Dublin III Regulation
The Dublin III Regulation provides the legal basis for establishing the criteria and mechanism for determining the member state responsible for examining an asylum application lodged in one of the member states by a third country national or a stateless person. This mechanism is known as the Dublin procedure. The Dublin III Regulation applies to 32 countries which include the EU member states, Iceland, Norway, Liechtenstein and Switzerland. In this document, they are referred to as the Dublin countries.
When you make your application for a declaration as a refugee, your case may be examined under the Dublin III Regulation. It is open to you to make written representations, in this regard, to the Refugee Applications Commissioner, Dublin Regulation Unit — see ‘Where to apply’ below. The Commissioner shall take into consideration all relevant matters known to him or her, including any representations made by you or on your behalf when deciding whether your application will be transferred.
Consideration of your application under the Dublin III Regulation
In some cases, applicants may be required to participate in a separate interview relating to an application under the Dublin III Regulation. However, more usually, such information will be gathered during the course of the initial interview or as a result of fingerprint evidence.
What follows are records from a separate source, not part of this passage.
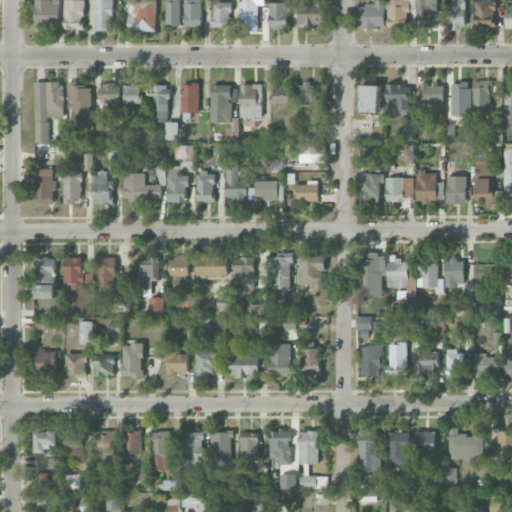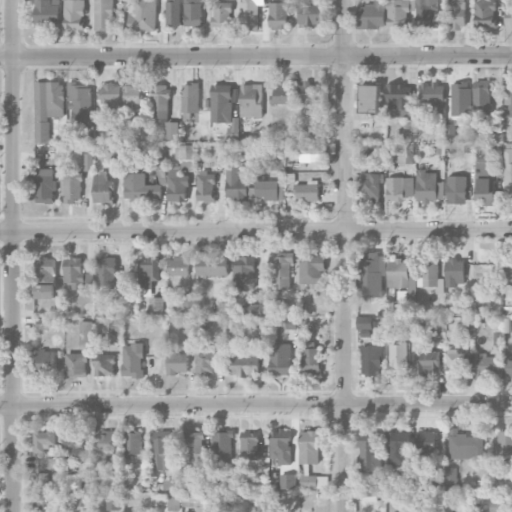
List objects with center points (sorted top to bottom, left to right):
building: (311, 12)
building: (47, 13)
building: (173, 13)
building: (193, 13)
building: (397, 13)
building: (426, 13)
building: (485, 13)
building: (73, 14)
building: (222, 14)
building: (250, 14)
building: (455, 14)
building: (103, 15)
building: (143, 15)
building: (279, 15)
building: (372, 15)
building: (508, 16)
road: (256, 56)
building: (307, 93)
building: (432, 93)
building: (132, 94)
building: (280, 94)
building: (111, 96)
building: (398, 96)
building: (482, 96)
building: (190, 98)
building: (370, 98)
building: (508, 98)
building: (461, 99)
building: (251, 100)
building: (81, 104)
building: (224, 106)
building: (47, 107)
building: (99, 122)
building: (172, 130)
building: (317, 147)
building: (115, 159)
building: (87, 161)
building: (276, 164)
building: (507, 183)
building: (45, 185)
building: (237, 185)
building: (177, 186)
building: (206, 186)
building: (370, 186)
building: (426, 186)
building: (73, 187)
building: (140, 187)
building: (399, 188)
building: (102, 189)
building: (269, 189)
building: (457, 189)
building: (484, 190)
building: (306, 191)
building: (497, 196)
road: (255, 230)
road: (11, 256)
road: (344, 256)
building: (212, 264)
building: (179, 265)
building: (311, 269)
building: (75, 271)
building: (106, 271)
building: (282, 271)
building: (148, 272)
building: (455, 272)
building: (244, 273)
building: (398, 273)
building: (428, 273)
building: (370, 274)
building: (508, 275)
building: (45, 278)
building: (188, 300)
building: (158, 305)
building: (222, 308)
building: (258, 309)
building: (463, 309)
building: (364, 322)
building: (115, 327)
building: (438, 329)
building: (86, 332)
building: (311, 358)
building: (281, 359)
building: (397, 359)
building: (133, 360)
building: (371, 360)
building: (427, 361)
building: (177, 363)
building: (205, 363)
building: (242, 363)
building: (455, 363)
building: (46, 364)
building: (76, 364)
building: (486, 365)
building: (104, 367)
building: (508, 368)
road: (256, 406)
building: (46, 441)
building: (426, 441)
building: (133, 442)
building: (504, 443)
building: (74, 444)
building: (104, 445)
building: (465, 445)
building: (280, 447)
building: (309, 447)
building: (222, 448)
building: (161, 450)
building: (193, 450)
building: (397, 450)
building: (250, 451)
building: (450, 476)
building: (288, 481)
building: (314, 482)
building: (171, 485)
building: (40, 488)
building: (367, 496)
building: (195, 497)
building: (113, 502)
building: (126, 511)
building: (191, 511)
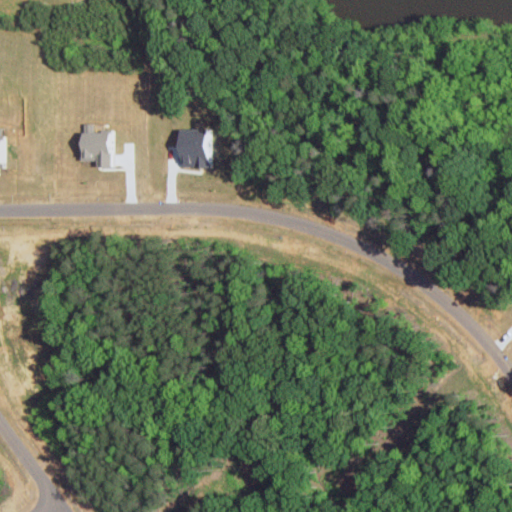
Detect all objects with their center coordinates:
road: (283, 215)
road: (30, 466)
road: (44, 506)
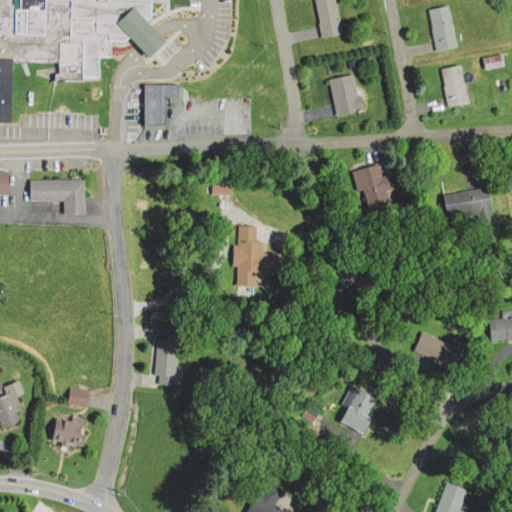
If at any stage during the course of the investigation of your application, it appears that your application should be dealt with in another Dublin country, your application may be dealt with in accordance with the Regulation.
Your case may be one where Ireland requests another Dublin country to take charge of your application. For example, this would be where another country has issued you with a visa or work permit or where you irregularly crossed the frontier of another Dublin country before applying for asylum in Ireland.
Alternatively, Ireland may request that another Dublin country take back your application because, for example, you have made an asylum claim in another Dublin country and that the claim has not yet been finalised, or you withdrew your asylum claim in that country or your application for asylum was rejected and you are in Ireland without permission.
A summary of the different time limits to take charge and take back cases is set out as follows:
A request to another Dublin country to take charge of your application, that is, to accept responsibility for it, must be made within 3 months from the date of your application. The requested country must give a decision no later than 2 months from the date on which the request was received.
Where the request to take charge of an application for asylum is not made to the other country by Ireland within the period of 3 months, responsibility lies with Ireland.
Ireland may ask for an urgent reply from the requested country in cases where you were refused leave to enter or remain in Ireland. Also, Ireland can make an urgent request if you have been arrested for unlawful stay or after the service or execution of a removal order and/or where you are held in detention. The request shall state the reasons warranting the urgent reply and the period within which a reply is expected. This period shall be at least one week.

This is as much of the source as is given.